Question: If you were an employer, how does a short-work program help you out in times of trouble, and why might you be tempted to be
If you were an employer, how does a short-work program help you out in times of trouble, and why might you be tempted to be in trouble all the time?
CASE CONTEXT:
Although the global economic recession of 2007-2008 hit all countries hard, some nations were able to weather this storm better than others, at least with respect to layoffs and unemployment. For example, in Holland, even at the peak of the recession, the Dutch unemployment rate was at just 3.7%, well below the double-digit numbers experienced in the United States. Much of the credit for this can be traced to so called "short-work" programs established in the Netherlands, where government intervention and subsidies help soften the blows associated with sharp swings in labor demand and supply.

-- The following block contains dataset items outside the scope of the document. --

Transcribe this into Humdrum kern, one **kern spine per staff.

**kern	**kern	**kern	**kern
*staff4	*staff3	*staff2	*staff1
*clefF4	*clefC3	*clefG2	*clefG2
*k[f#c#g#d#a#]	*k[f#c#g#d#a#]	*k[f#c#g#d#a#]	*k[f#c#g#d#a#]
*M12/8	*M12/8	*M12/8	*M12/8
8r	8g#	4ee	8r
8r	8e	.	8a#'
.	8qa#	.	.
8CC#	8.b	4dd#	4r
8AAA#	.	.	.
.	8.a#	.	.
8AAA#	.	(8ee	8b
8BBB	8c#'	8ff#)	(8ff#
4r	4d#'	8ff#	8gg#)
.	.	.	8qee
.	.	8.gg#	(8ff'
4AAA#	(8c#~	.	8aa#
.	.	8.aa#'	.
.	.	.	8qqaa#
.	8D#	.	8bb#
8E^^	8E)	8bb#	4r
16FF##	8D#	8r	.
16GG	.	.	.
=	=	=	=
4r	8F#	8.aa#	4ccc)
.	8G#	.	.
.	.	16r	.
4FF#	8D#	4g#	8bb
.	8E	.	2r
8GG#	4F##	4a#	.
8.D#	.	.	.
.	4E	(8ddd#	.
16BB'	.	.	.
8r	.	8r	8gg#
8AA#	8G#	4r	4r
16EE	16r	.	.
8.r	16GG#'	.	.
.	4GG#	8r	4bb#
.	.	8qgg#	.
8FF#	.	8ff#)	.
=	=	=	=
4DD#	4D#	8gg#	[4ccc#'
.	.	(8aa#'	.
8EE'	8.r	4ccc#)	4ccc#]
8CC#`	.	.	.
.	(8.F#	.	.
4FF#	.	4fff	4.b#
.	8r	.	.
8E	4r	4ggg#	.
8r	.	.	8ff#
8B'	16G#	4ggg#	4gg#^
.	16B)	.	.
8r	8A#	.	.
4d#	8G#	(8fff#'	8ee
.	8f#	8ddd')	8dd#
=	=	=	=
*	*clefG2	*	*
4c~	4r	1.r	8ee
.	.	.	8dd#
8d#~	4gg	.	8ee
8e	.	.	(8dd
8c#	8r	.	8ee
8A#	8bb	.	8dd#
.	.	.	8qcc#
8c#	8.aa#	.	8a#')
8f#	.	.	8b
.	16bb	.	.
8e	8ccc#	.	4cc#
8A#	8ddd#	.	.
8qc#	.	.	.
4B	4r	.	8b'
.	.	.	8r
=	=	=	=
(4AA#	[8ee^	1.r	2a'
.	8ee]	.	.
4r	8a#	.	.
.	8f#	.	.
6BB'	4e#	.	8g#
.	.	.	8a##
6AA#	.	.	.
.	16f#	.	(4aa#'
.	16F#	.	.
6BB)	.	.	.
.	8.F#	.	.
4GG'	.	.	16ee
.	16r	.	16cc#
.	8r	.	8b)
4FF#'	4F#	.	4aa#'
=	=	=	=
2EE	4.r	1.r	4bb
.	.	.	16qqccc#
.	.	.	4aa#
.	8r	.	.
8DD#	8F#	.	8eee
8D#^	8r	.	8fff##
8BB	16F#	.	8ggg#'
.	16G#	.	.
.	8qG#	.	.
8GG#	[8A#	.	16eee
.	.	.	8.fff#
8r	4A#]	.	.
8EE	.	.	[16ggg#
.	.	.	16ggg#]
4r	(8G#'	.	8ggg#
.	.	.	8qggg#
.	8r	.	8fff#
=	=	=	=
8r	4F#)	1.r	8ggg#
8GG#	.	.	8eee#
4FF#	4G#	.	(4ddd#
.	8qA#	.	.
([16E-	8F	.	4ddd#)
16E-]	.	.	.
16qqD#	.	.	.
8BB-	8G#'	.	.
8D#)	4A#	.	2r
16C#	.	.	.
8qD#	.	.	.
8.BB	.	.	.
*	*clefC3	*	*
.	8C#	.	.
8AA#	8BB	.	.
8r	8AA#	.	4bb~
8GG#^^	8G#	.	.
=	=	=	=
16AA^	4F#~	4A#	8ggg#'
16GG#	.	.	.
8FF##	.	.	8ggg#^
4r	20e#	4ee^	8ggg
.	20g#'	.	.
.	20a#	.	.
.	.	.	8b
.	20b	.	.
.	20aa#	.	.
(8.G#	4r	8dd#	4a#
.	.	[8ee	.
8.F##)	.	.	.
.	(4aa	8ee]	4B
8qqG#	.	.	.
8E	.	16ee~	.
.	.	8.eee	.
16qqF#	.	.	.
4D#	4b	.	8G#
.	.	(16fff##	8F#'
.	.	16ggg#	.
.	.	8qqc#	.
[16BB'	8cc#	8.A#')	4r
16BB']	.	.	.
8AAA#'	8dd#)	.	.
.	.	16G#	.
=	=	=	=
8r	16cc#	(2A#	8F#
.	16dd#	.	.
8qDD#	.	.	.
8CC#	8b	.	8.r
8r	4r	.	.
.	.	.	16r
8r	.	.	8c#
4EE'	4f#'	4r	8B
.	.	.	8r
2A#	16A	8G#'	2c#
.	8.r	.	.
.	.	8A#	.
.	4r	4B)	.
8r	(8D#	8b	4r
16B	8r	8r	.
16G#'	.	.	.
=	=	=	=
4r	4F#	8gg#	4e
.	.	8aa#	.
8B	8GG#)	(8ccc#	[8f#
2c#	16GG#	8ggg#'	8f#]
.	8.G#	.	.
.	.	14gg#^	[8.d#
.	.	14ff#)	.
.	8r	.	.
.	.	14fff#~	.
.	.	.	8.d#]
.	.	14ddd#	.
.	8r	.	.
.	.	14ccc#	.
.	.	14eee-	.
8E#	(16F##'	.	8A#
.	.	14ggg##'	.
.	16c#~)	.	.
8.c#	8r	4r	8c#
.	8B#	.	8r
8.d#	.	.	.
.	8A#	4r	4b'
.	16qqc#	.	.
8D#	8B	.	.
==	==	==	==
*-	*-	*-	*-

Short-work programs were historically introduced in Holland during the Nazi occupation in the 1940s but they were often reintroduced after the Second World War during times of dire need. In the most recent recession, to qualify for a subsidy, an employer had to show that their organization experienced a 30%% drop in revenue over a two-month period, thus qualifying as a "sharp swing. " Rather than resorting to layoffs, the company simply reduces the hours each person works, and then the government pays workers for a large percentage of the hours that were lost. For example, at DAF Trucks, even though demand for trucks dropped by over 50% in 2009, the company maintained over 80% of its full-time staff.
Although pay is off slightly relative to normal, most employees on short work take home about 85% of what they would normally make, and as one DAF worker noted, 'it sure beats being unemployed." The practice also helps the employer, who gets to retain highly trained workers that might otherwise be lost forever. Especially during short-term shocks, valued employees might be unavailable for rehire once the demand for labor rebounds, and hence a short-term shock results in a long-term, irrevocable loss. Indeed, not only do the companies get to retain valued employees, in many cases these same workers wind up using the time off to upgrade their skills. Finally, although there are some upfront costs for the government when they provide the subsidies (roughly 2 million euros for the Dutch), this is somewhat offset by the reduction in costs associated with unemployment compensation that are also borne by the government.
Short-work programs do have their critics, however. Some of the criticism is strictly financial, in the sense that it results in a deficit spending model for the government. For example, in Holland, the country went from having a government surplus of 1% GDP to a deficit of 5% in a single year. Some of the criticism is more ideological, in the sense that the programs seem to have a communist feel to them. For example, Rick Van der Ploeg, an economics professor at Oxford University, claims that "this is sharing poverty plain and simple. " Finally, some of the criticism hinges on competitive dynamics, in the sense that if the down- turn is not just a short-term cyclical drop, but rather a long term structural change in the economy, this practice "locks" people into obsolete jobs. Clearly, the debate about the costs and benefits of such programs will go on in other countries, but in the meantime, the Dutch have a long-term commitment to short-work programs.